§ TASK DIRECTIONS:
Tally the lines of these entries that include "attach"; respond with only that tally.

§ DATA SECTION:
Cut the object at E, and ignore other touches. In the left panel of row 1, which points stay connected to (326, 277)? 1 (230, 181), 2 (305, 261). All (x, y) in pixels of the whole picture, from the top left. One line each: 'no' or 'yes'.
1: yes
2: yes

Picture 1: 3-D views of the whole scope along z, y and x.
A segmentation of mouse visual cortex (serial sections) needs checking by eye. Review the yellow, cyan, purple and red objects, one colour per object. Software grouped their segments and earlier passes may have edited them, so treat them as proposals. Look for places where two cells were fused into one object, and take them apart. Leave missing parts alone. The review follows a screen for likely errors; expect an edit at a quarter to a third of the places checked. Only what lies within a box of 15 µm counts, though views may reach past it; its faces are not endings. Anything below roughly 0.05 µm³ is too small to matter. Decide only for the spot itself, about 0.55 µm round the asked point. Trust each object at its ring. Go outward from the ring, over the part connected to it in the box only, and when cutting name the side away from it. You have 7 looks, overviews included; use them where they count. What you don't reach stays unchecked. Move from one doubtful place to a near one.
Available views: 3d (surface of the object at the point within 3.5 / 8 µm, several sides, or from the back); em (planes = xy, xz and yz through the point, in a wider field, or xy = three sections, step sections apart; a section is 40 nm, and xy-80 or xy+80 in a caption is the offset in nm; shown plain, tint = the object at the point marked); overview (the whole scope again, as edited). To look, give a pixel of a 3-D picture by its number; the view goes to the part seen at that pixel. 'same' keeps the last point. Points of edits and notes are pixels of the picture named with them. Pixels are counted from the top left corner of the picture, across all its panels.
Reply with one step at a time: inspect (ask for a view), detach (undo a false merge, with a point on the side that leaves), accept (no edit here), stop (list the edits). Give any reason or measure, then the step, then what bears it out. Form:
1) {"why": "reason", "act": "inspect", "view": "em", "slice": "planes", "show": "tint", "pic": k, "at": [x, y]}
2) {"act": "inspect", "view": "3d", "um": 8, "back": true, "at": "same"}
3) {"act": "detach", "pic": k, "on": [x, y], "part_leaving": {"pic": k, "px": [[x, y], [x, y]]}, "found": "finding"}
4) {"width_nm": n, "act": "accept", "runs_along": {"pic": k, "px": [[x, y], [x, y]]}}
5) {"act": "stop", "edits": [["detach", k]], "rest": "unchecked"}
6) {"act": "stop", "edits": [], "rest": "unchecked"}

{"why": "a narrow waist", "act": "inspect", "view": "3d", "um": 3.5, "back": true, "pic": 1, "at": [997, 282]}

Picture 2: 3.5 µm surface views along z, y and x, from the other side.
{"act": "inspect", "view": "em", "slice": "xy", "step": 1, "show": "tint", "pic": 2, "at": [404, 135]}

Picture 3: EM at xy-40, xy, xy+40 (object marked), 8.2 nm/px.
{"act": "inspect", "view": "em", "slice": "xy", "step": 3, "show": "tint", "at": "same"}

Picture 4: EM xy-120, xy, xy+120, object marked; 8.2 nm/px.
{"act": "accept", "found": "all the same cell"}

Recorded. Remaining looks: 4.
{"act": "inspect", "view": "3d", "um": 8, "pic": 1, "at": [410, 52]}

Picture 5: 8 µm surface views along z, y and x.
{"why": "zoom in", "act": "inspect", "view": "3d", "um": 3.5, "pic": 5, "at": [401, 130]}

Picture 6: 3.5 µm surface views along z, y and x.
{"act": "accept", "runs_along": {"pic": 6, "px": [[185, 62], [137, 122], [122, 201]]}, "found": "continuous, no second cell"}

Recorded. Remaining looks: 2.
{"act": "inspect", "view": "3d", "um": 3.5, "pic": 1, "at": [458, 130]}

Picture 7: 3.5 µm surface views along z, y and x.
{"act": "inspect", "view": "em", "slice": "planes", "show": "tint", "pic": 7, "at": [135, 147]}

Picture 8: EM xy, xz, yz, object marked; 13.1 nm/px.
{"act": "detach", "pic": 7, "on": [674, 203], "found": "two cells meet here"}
==
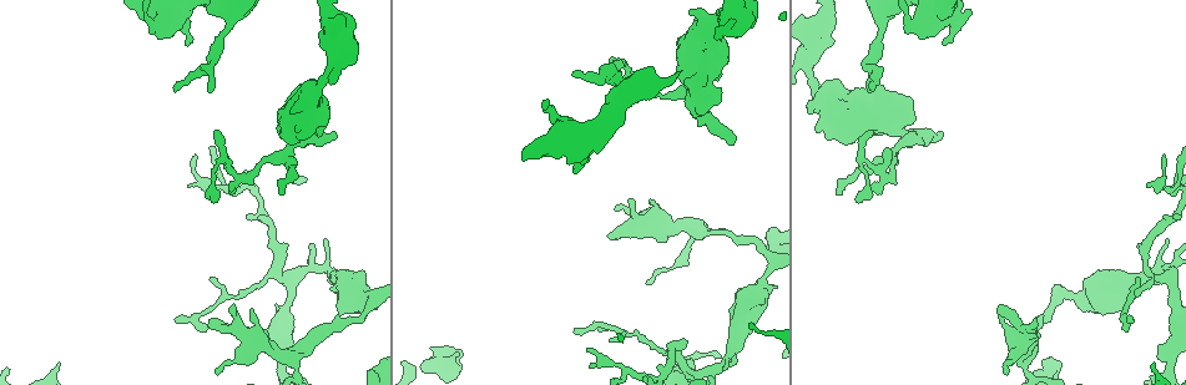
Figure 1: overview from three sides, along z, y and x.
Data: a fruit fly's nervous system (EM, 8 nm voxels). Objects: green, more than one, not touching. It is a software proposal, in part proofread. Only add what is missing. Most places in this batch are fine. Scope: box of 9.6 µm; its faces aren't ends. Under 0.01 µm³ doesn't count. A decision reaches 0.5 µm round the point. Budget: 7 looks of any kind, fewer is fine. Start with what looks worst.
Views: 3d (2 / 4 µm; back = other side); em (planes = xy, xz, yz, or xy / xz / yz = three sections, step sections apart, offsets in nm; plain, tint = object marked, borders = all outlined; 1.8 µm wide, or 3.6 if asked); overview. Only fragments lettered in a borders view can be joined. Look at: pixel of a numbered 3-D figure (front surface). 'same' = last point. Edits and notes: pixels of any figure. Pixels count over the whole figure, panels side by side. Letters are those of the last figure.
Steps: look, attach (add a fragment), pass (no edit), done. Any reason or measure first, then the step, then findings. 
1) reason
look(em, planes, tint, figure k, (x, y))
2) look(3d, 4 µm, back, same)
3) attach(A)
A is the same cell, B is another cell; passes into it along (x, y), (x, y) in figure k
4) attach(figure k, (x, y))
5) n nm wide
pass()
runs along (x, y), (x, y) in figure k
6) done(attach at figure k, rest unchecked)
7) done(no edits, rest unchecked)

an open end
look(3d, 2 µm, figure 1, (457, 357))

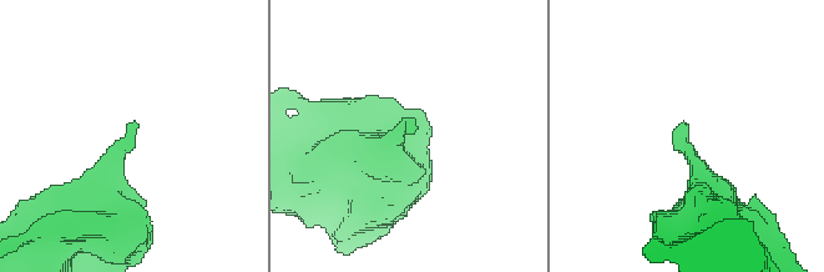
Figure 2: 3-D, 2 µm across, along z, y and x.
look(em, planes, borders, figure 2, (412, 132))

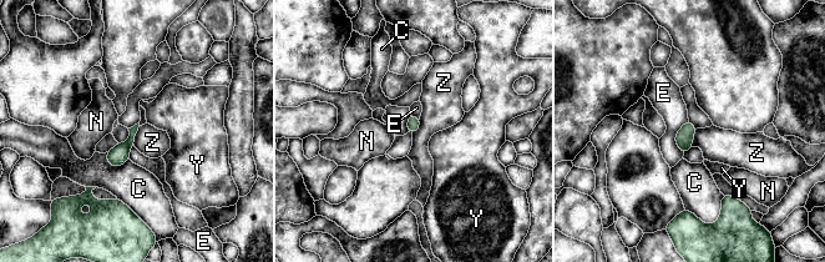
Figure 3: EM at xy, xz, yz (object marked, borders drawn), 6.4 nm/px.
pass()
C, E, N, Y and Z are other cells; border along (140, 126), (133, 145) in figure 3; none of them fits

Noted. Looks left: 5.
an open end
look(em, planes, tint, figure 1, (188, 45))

§ SOLUTION FOR THIS EXERCISE:
4